_Page text_:
The self-harm of high taxes on oil, gas, coal and electricity

Main taxes on the oil and gas industry
The UK benefits from tax revenue from the oil and gas industry and from annual licence fees. The main taxes are:
Ring Fenced Corporation Tax (“RFCT”) of 30%
These taxes are charged on ring-fenced profits from oil and gas produced in the UK and the UK Continental Shelf. Ring-fenced profits are those that cannot be reduced by losses from other parts of the company. This 30% tax rate was intended to ensure the UK government received a fair share of returns from the UK’s natural resources. The standard UK corporate tax rate is currently 25%.
The Supplementary Charge (“SC”) of 10%
The 10% Supplementary Charge was introduced in 2016 and is also applied to ringfenced profits, but without a deduction for financing costs. However, the SC permits deductions for the Investment Allowances, Cluster Area Allowance, and Onshore Allowances. The Cluster Area allowance was introduced in the Finance Act 2015 and provides a 62.5% deduction on qualifying expenditure incurred in a designated Cluster area. So far, there is only one cluster area: the Culzean Cluster Area in the North Sea. The Onshore Allowance was introduced in the Finance Act 2014 to support the development of onshore oil and gas projects and allows 75% of capital expenditure to be deducted. The Investment Allowance is currently 62.5% of investment expenditure.
Petroleum Revenue Tax (“PRT”)
Previously, a 50% Petroleum revenue tax was imposed. This is a field-based tax charged on profits from oil and gas production in individual fields that received development consent before 16 March 1993. With effect from 1 January 2016, the Petroleum Revenue Tax rate was reduced to 0%. Petroleum Revenue Tax is a deductible expense in computing profits chargeable to Ring Fenced Corporation Tax and Supplementary Charge.
Energy Profits Levy (“EPL”) – “Windfall Tax”

_Data records_:
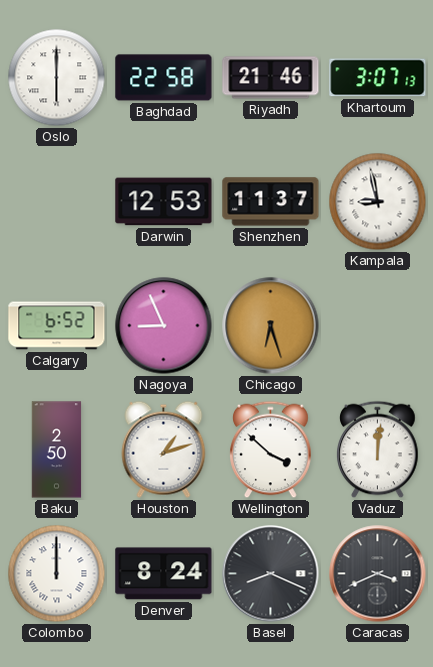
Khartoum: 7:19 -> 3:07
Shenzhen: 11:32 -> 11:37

---

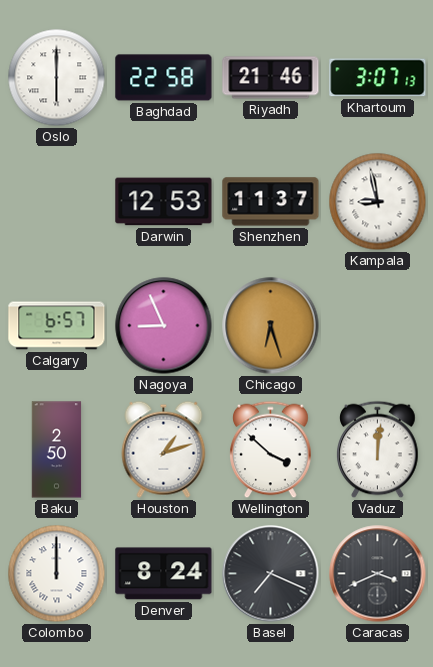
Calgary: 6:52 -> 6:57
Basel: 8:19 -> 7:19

_The task_: Please check the text on UK oil and gas taxes: what share of capital expenditure can be deducted under the Onshore Allowance?

_Worked solution_: 75%